Когда классический атеизм ставится в один ряд с холистическим синтетизмом, последний неожиданно выделяется как консервативный, аутичный вечный цикл, который застрял и просто повторяет фразы, которые становятся все более бессмысленными. Если синтетизм представляет собой то, что Ницше называет и прославляет как дионисийский драйв, то атеизм застревает в своей ретроспективной противоположности - аполлоническом драйве. Это не значит, что аполлоновский драйв нелегитимен: он не более нелегитимен, чем левое полушарие (если мы снова позволим себе метафорически заимствовать очевидные особенности человеческих полушарий головного мозга). Но оно не может действовать беспрепятственно, чтобы не возникло фатального дисбаланса. Атеос должен быть соотнесен с Энтеосом, Пантеосом и, прежде всего, Синтеосом. Аполлоническое стремление, которое Атеос проявляет в изоляции, должно быть подчинено дионисийскому стремлению в других частях синтетической пирамиды. Точно так же, как этернализирующее левое полушарие мозга, разделяющее и замораживающее события на отдельные фрагменты, должно взаимодействовать с мобилизующим правым полушарием мозга и его целостной перспективой, чтобы самовосприятие и мировоззрение человека было полным.
Несмотря на то, что вся метафизика начинается, вращается вокруг и заканчивается удивлением человека существованием - или, если хотите, удивлением природы, воплощенной в человеке и в нем самом, - эта постоянно повторяющаяся сложность эмоций остается загадкой для многих воинствующих атеистов. Они упорно цепляются за свой собственный, хрупкий, субъективный опыт - многие из них несколько причудливо называют себя гуманистами, как будто они сами способны служить утопической цели Бога своей благочестивой верой в разум - не понимая, что весь субъективный опыт, даже их собственный, состоит всего лишь из эмоций. Это не самое худшее, что есть в этом мире, но этот факт необходимо признать и проанализировать. Разумеется, уместным ответом будет вопрос о том, как эмоции могли стать исторической проблемой для такого эмоционального существа, как человек. В конце концов, они столь же подлинны и реальны, как и любые другие физические явления. И они, бесспорно, неизбежны. Так почему бы вместо этого не капитулировать перед этими эмоциями, чтобы впоследствии исследовать, на какие великие подвиги может вдохновить такое принятие?

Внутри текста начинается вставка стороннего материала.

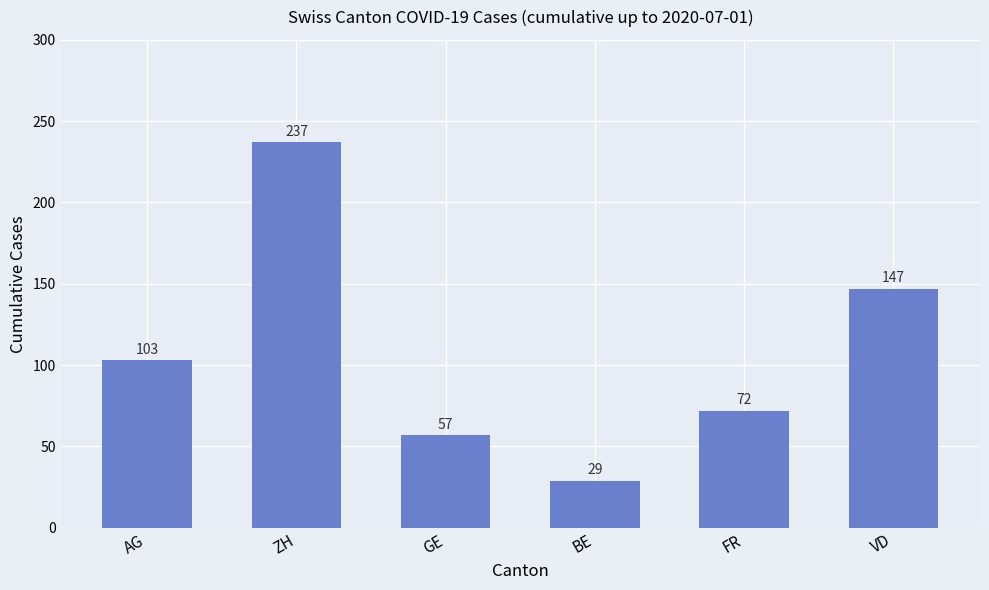

What is the difference between the maximum and minimum values?

208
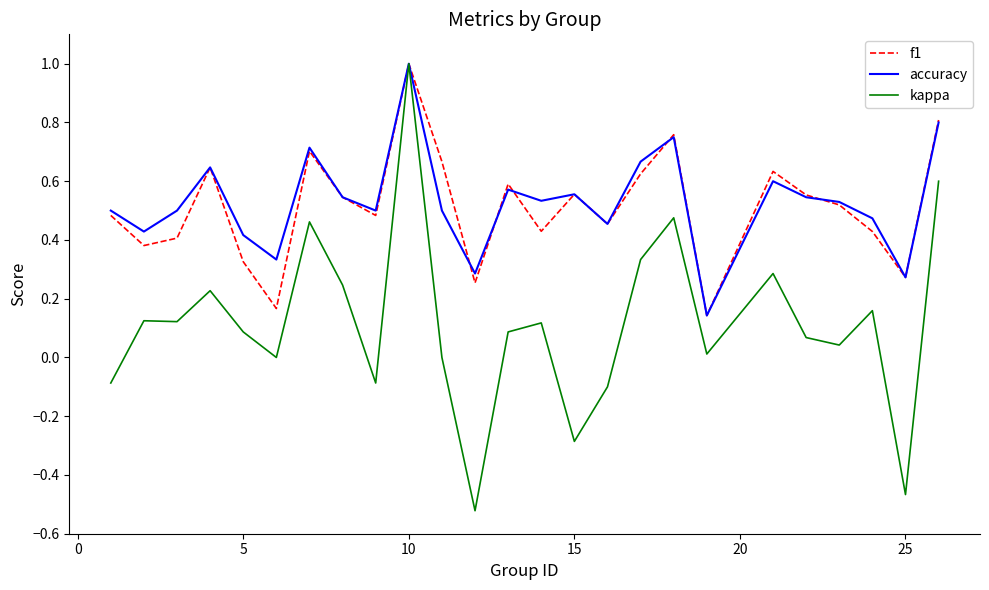

What is the greatest value displayed?

1.0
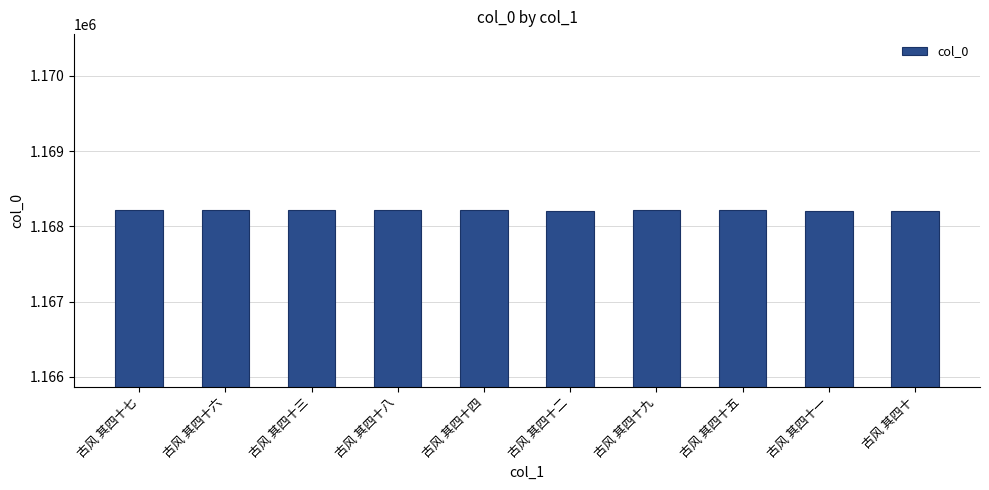

What is the value of the 3rd bar from the left?

1168211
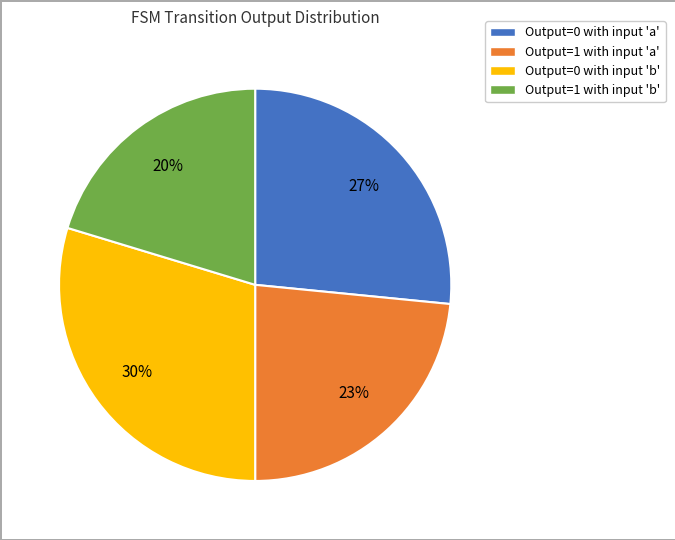

Is there any slice that represents more than half of the pie?

No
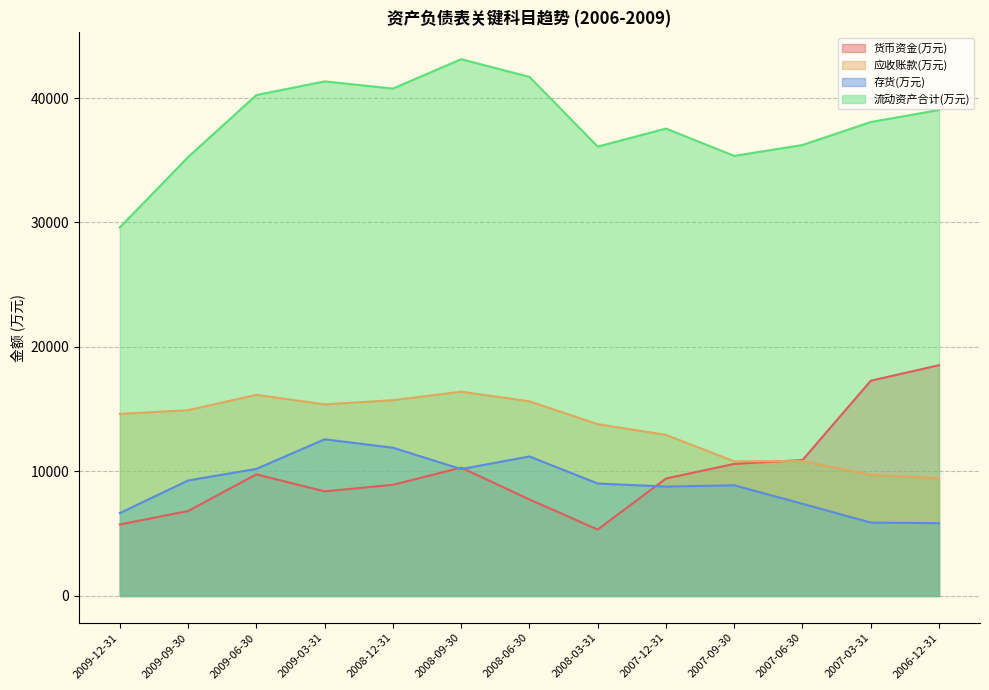

Reading left to right, what are all the values shown in this chart?

货币资金(万元): 2009-12-31=5743	2009-09-30=6824	2009-06-30=9771	2009-03-31=8404	2008-12-31=8931	2008-09-30=10312	2008-06-30=7753	2008-03-31=5337	2007-12-31=9437	2007-09-30=10610	2007-06-30=10921	2007-03-31=17292	2006-12-31=18540
应收账款(万元): 2009-12-31=14623	2009-09-30=14928	2009-06-30=16158	2009-03-31=15393	2008-12-31=15727	2008-09-30=16411	2008-06-30=15639	2008-03-31=13803	2007-12-31=12942	2007-09-30=10814	2007-06-30=10838	2007-03-31=9732	2006-12-31=9461
存货(万元): 2009-12-31=6657	2009-09-30=9277	2009-06-30=10207	2009-03-31=12586	2008-12-31=11909	2008-09-30=10192	2008-06-30=11207	2008-03-31=9035	2007-12-31=8789	2007-09-30=8892	2007-06-30=7404	2007-03-31=5897	2006-12-31=5848
流动资产合计(万元): 2009-12-31=29605	2009-09-30=35254	2009-06-30=40238	2009-03-31=41335	2008-12-31=40759	2008-09-30=43117	2008-06-30=41698	2008-03-31=36098	2007-12-31=37545	2007-09-30=35352	2007-06-30=36225	2007-03-31=38073	2006-12-31=39037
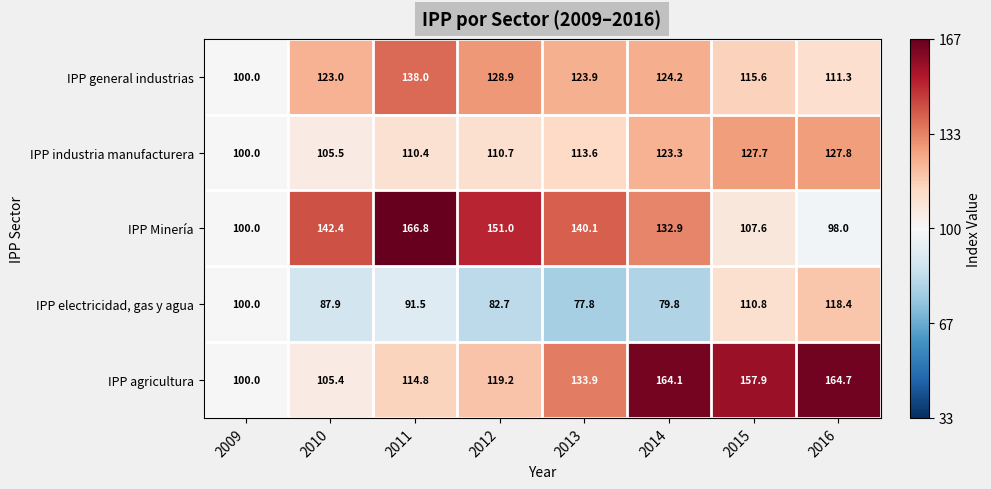

Which label corresponds to the largest value in the chart?

2011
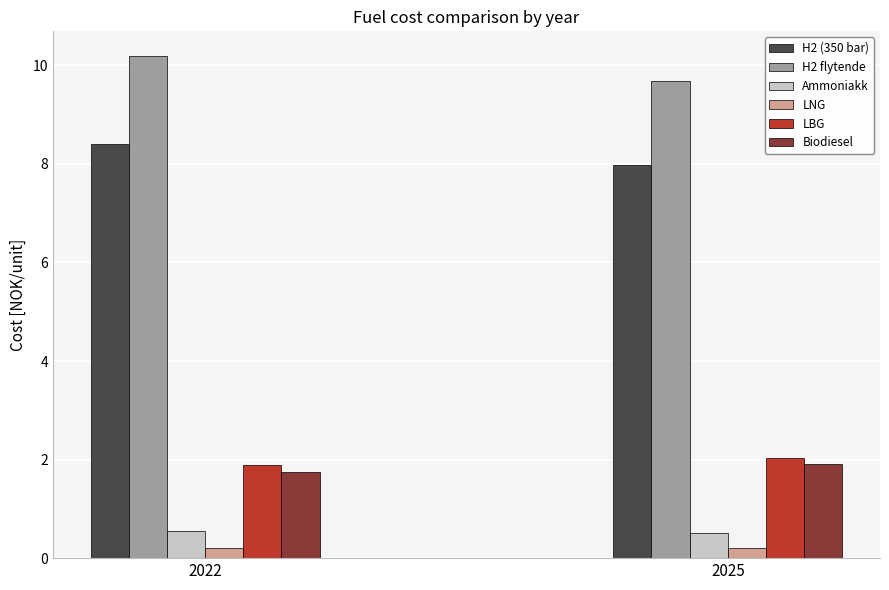

True or false: Biodiesel has a value of 0.4 at 2025.

False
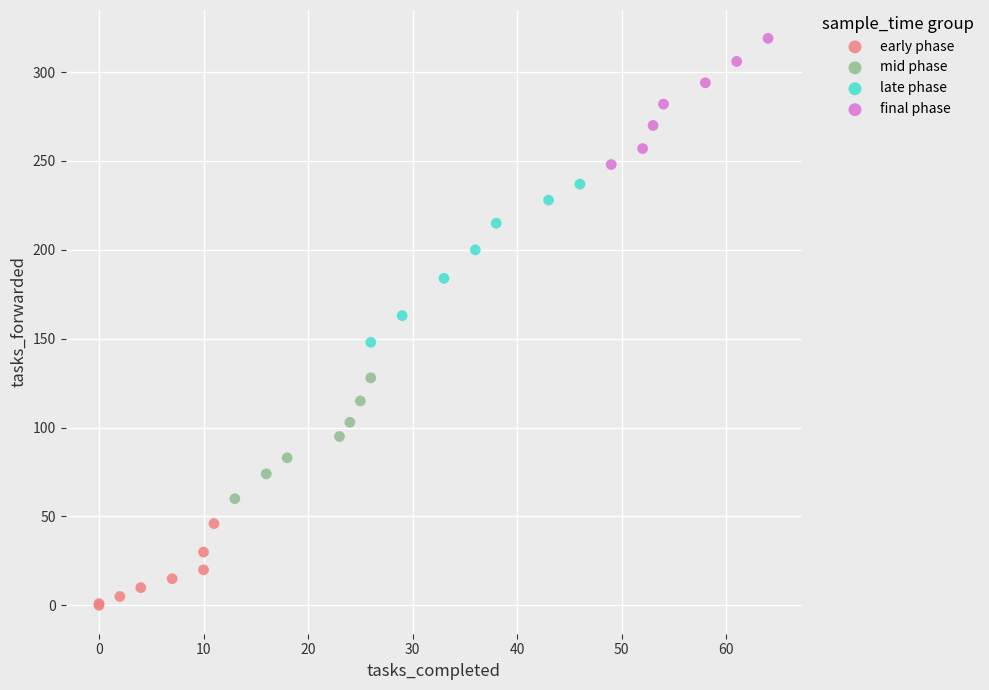

What are all the series names shown in the legend?

early phase, mid phase, late phase, final phase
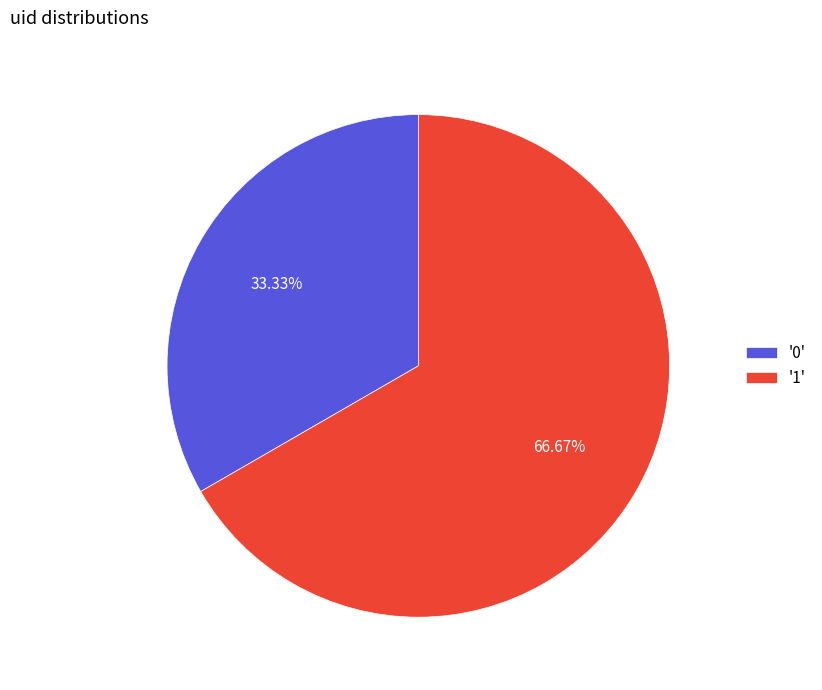

Count the number of slices in the pie.

2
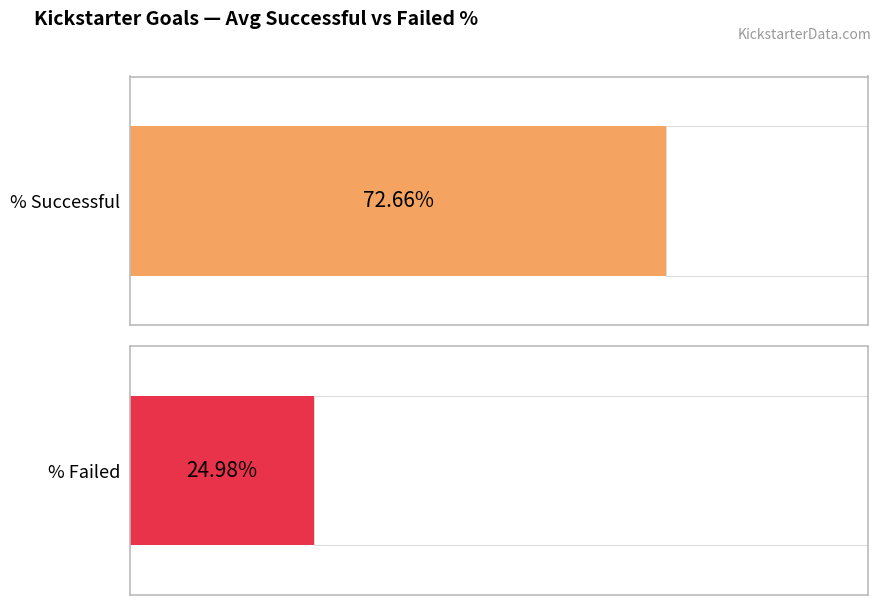

The value of Number Failed at 15,000-19,999 is -93. True or false?

False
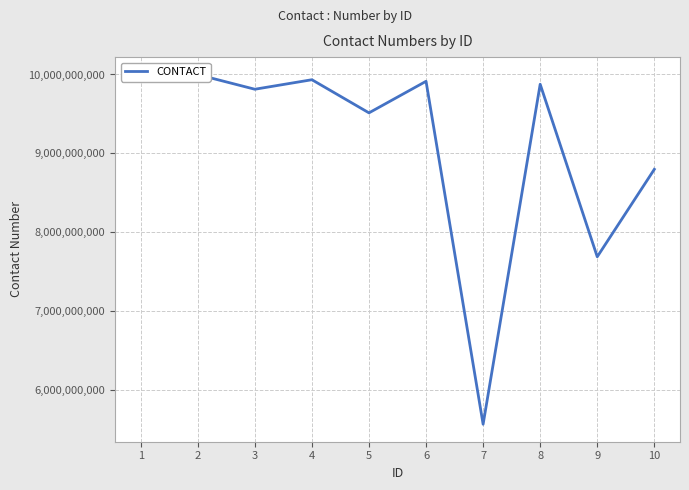

Reading left to right, extract all data points from this chart.

9913787054	9998767053	9813097050	9933687055	9513737057	9913760466	5566778899	9876543210	7689542136	8798091234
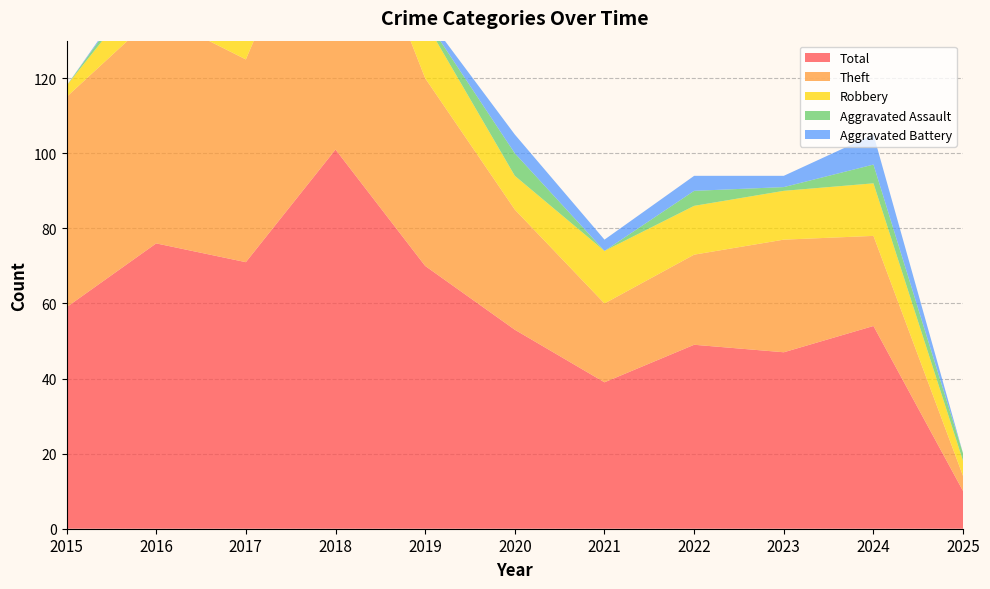

What is the spread (max minus min) of values at 2021?

39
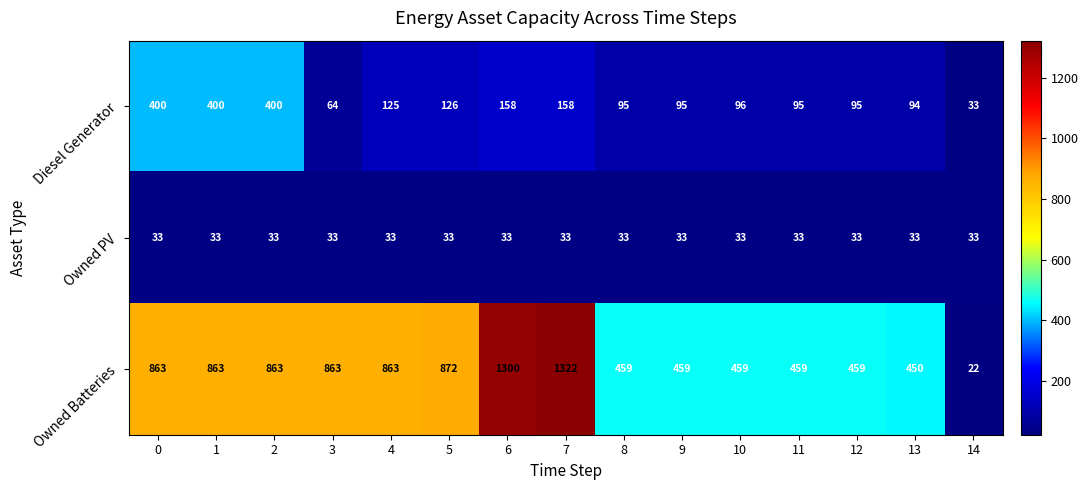

List the series in order of their overall mean, highest first.

Owned Batteries, Diesel Generator, Owned PV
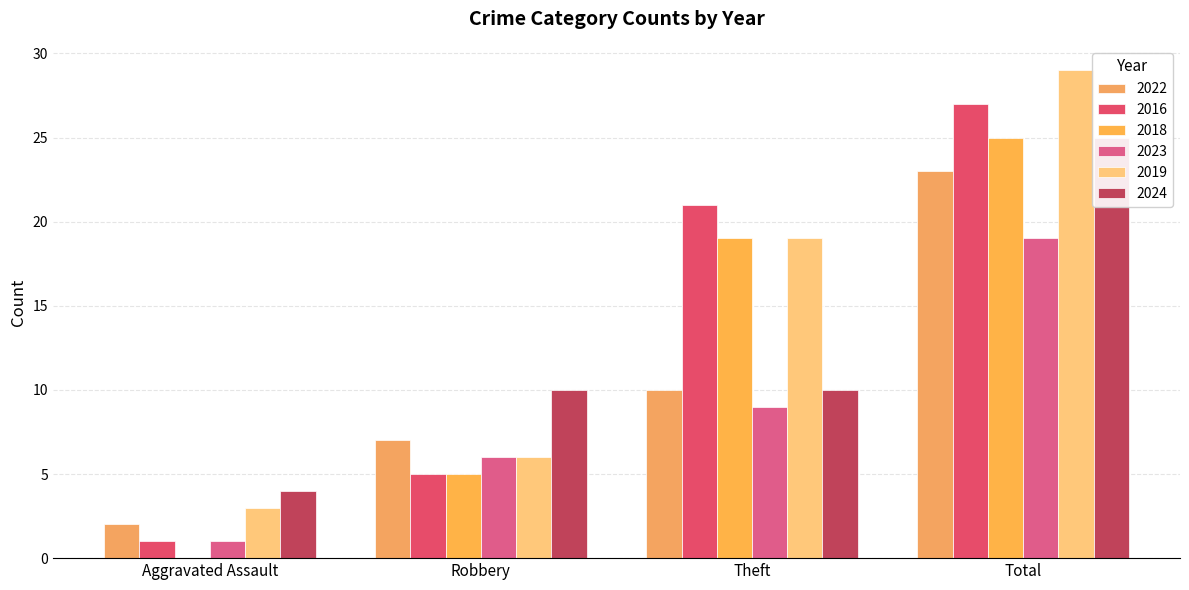

How many bars are there in total?

24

Пока атеисты остаются на своих позициях и протестуют против всех других иллюзий, кроме своей собственной, к которой они слепы, пока они иронично удивляются, почему никто не хочет эмоционально участвовать в их благородном деле - разве что с ограниченной, но сильной завистью, направленной на то, чего не хватает и чего никогда не считаешь себя способным достичь, а именно на живую веру, - утвердительные пост-атеистические синтетики решают вовлечь и интегрировать эмоциональную жизнь непосредственно в свое мировоззрение. Пройдя через четыре концепции, а не через одну; оставив категориальный холод Атеоса и впустив эмоциональное тепло Энтеоса в оценку Пантеоса, они получают грозный религиозный опыт. Именно эта бесспорно религиозная эмоция, этот сильный мистический опыт приводит синтетического агента в движение к утопии, к завершению синтетической пирамиды, поскольку этот опыт порождает желание сделать невозможное возможным. Здесь пробуждается желание создать Синтеоса. Или, выражаясь поэтическим языком: Синтез - это свет, который позволяет ощутить себя в конце темного туннеля атеизма.
Рано или поздно мы сталкиваемся с огромностью бытия. Начнем с того, что между нами и вещами, которые окружают нас в повседневной жизни, с одной стороны, и мельчайшими компонентами существования - вибрирующими, геометрически многомерными фигурами, которые связываются вместе, образуя пространство, время, вакуум и материю, - с другой, существуют огромные расстояния. Но между мелочами, которые нас окружают, и гигантскими множествами галактик в космологии, огромными вибрирующими пустотами между ними, не говоря уже о бесконечном количестве возможных вселенных, помимо нашей собственной, во вполне мыслимой мультивселенной, существуют огромные расстояния. Результатом этого является фундаментальное понимание синтетистами безмерности, интенсивности и продуктивности существования, теологическая убежденность, которую философ-синтетик Роберт Коррингтон - в своем радикальном прочтении отца прагматизма Чарльза Сандерса Пирса в его книге "Семиотическая теория теологии и философии" - называет экстатическим натурализмом.